Battle of Guilford Court HouseGreensboro, North Carolina
On 18 January, Cornwallis learned he had lost one-quarter of his army at the Battle of Cowpens. Yet he was still determined to pursue Greene into North Carolina and destroy Greene's army. At Ramsour's Mill, Cornwallis burned his baggage train, except the wagons he needed to carry medical supplies, salt, ammunition, and the sick. On 14 March, Cornwallis learned that Greene was at Guilford Court House. On 15 March, Cornwallis marched down the road from New Garden toward Guilford Courthouse. General Charles Cornwallis 2,100-man British force defeated Major General Nathanael Greene's 4,500 Americans. The British Army, however, suffered considerable casualties (with estimates as high as 27% of their total force).
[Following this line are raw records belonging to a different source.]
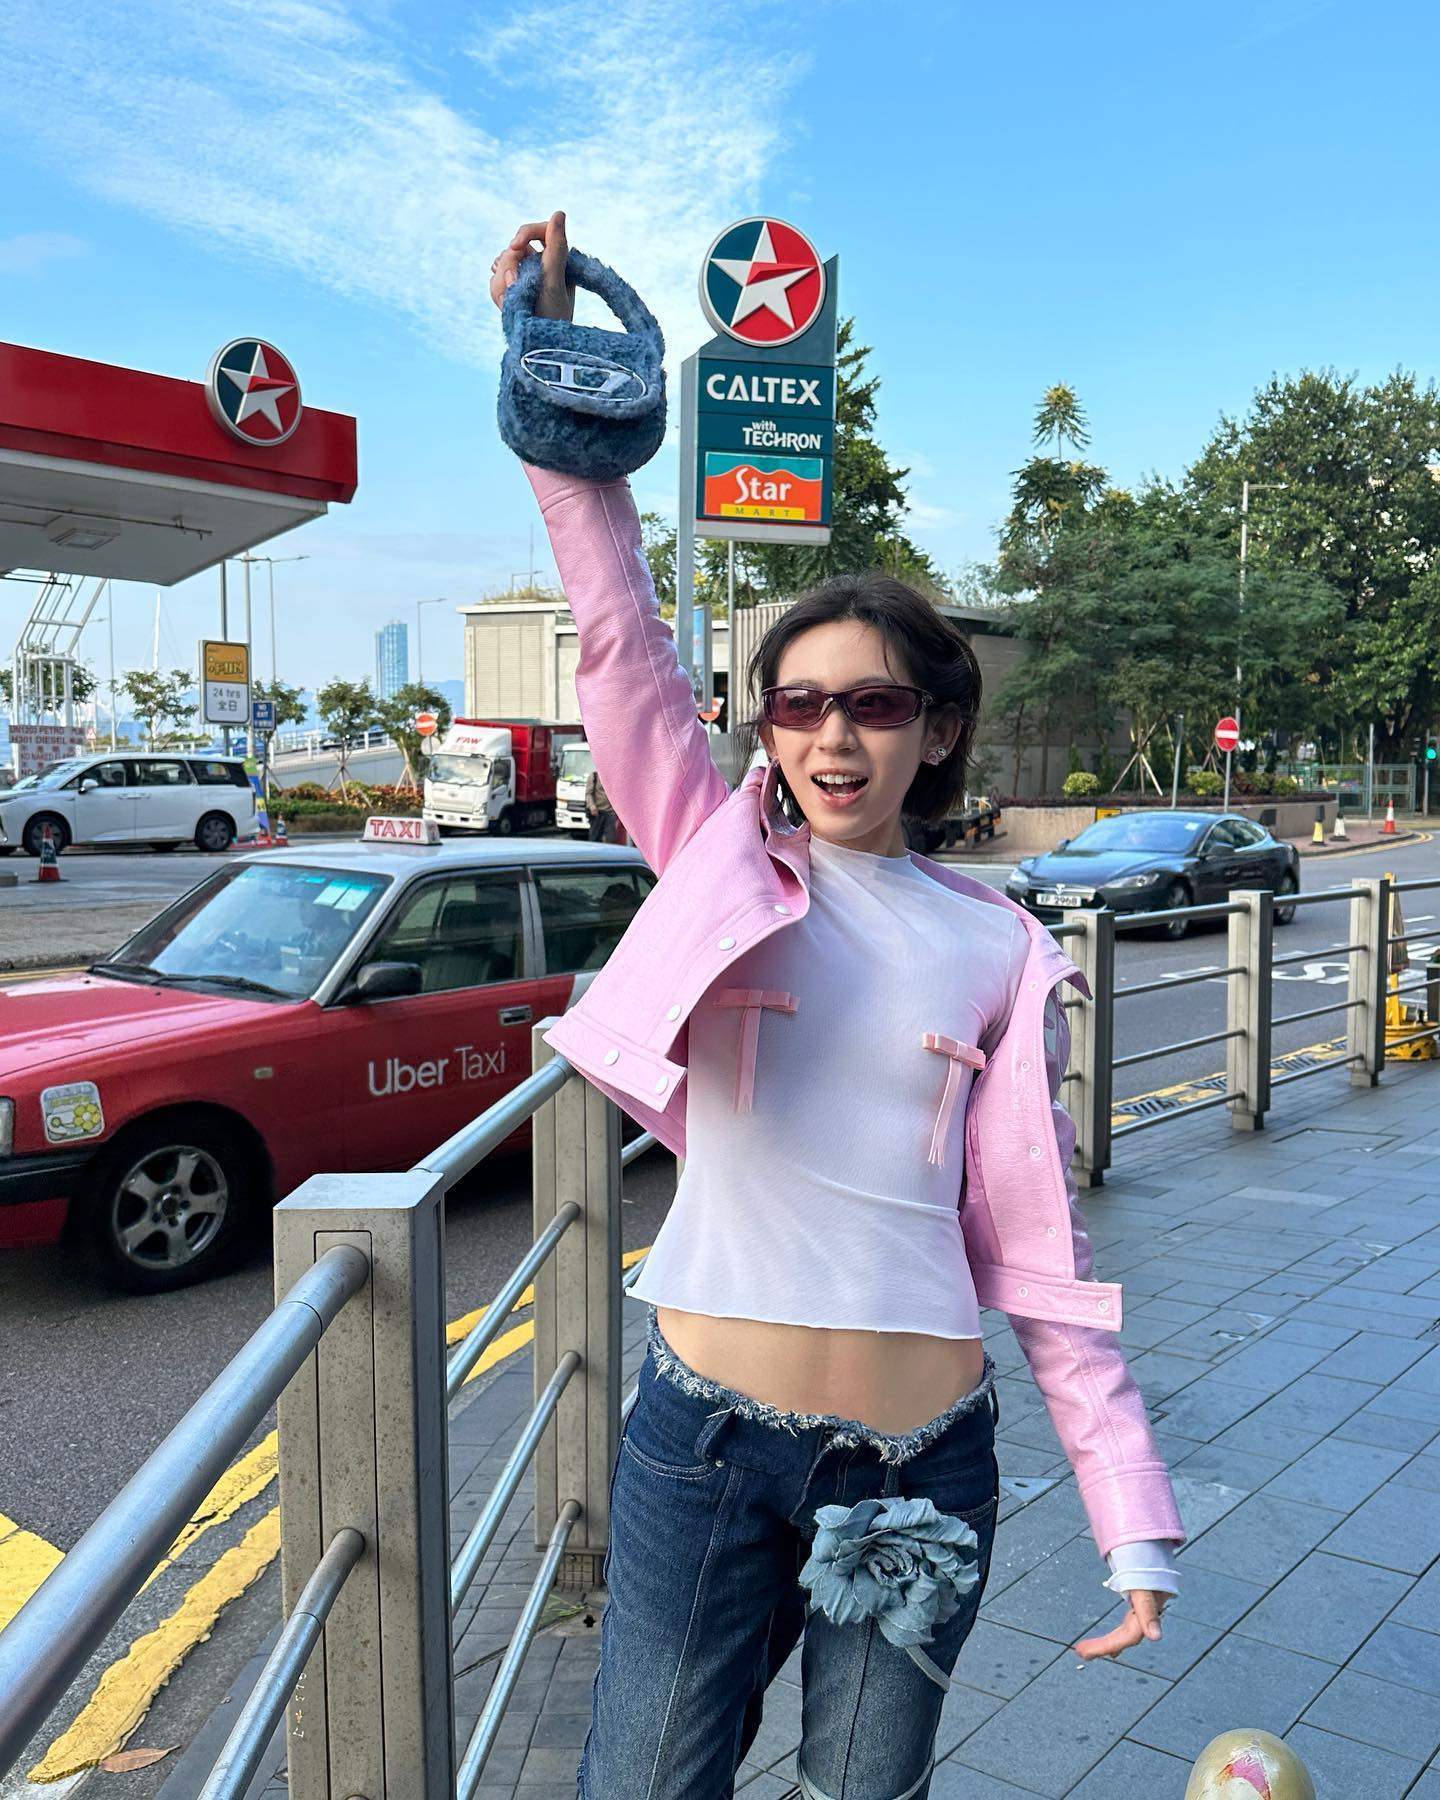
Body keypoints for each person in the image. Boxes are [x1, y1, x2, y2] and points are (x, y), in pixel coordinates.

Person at [490, 213, 1184, 1800]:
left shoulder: (1000, 946)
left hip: (921, 1470)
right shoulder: (720, 863)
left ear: (936, 730)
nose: (831, 737)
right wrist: (562, 418)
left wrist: (1133, 1513)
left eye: (872, 703)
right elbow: (623, 656)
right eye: (797, 705)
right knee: (642, 1783)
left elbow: (1041, 1255)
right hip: (702, 1440)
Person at [585, 761, 618, 842]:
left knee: (611, 838)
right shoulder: (594, 776)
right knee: (594, 838)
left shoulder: (614, 777)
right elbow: (588, 794)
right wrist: (592, 806)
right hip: (597, 812)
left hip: (610, 813)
The battle was "the largest and most hotly contested action" in the American Revolution's southern theater. Before the battle, the British had great success in conquering much of Georgia and South Carolina with the aid of strong Loyalist factions and thought that North Carolina might be within their grasp. In fact, the British were in the process of heavy recruitment in North Carolina when this battle put an end to their recruiting drive. In the wake of the battle, Greene moved into South Carolina, while Cornwallis chose to march into Virginia and attempt to link with roughly 3,500 men under British Major General Phillips and American turncoat Benedict Arnold. These decisions allowed Greene to unravel British control of the South, while leading Cornwallis to Yorktown, where he eventually surrendered to General George Washington and French Lieutenant General Comte de Rochambeau.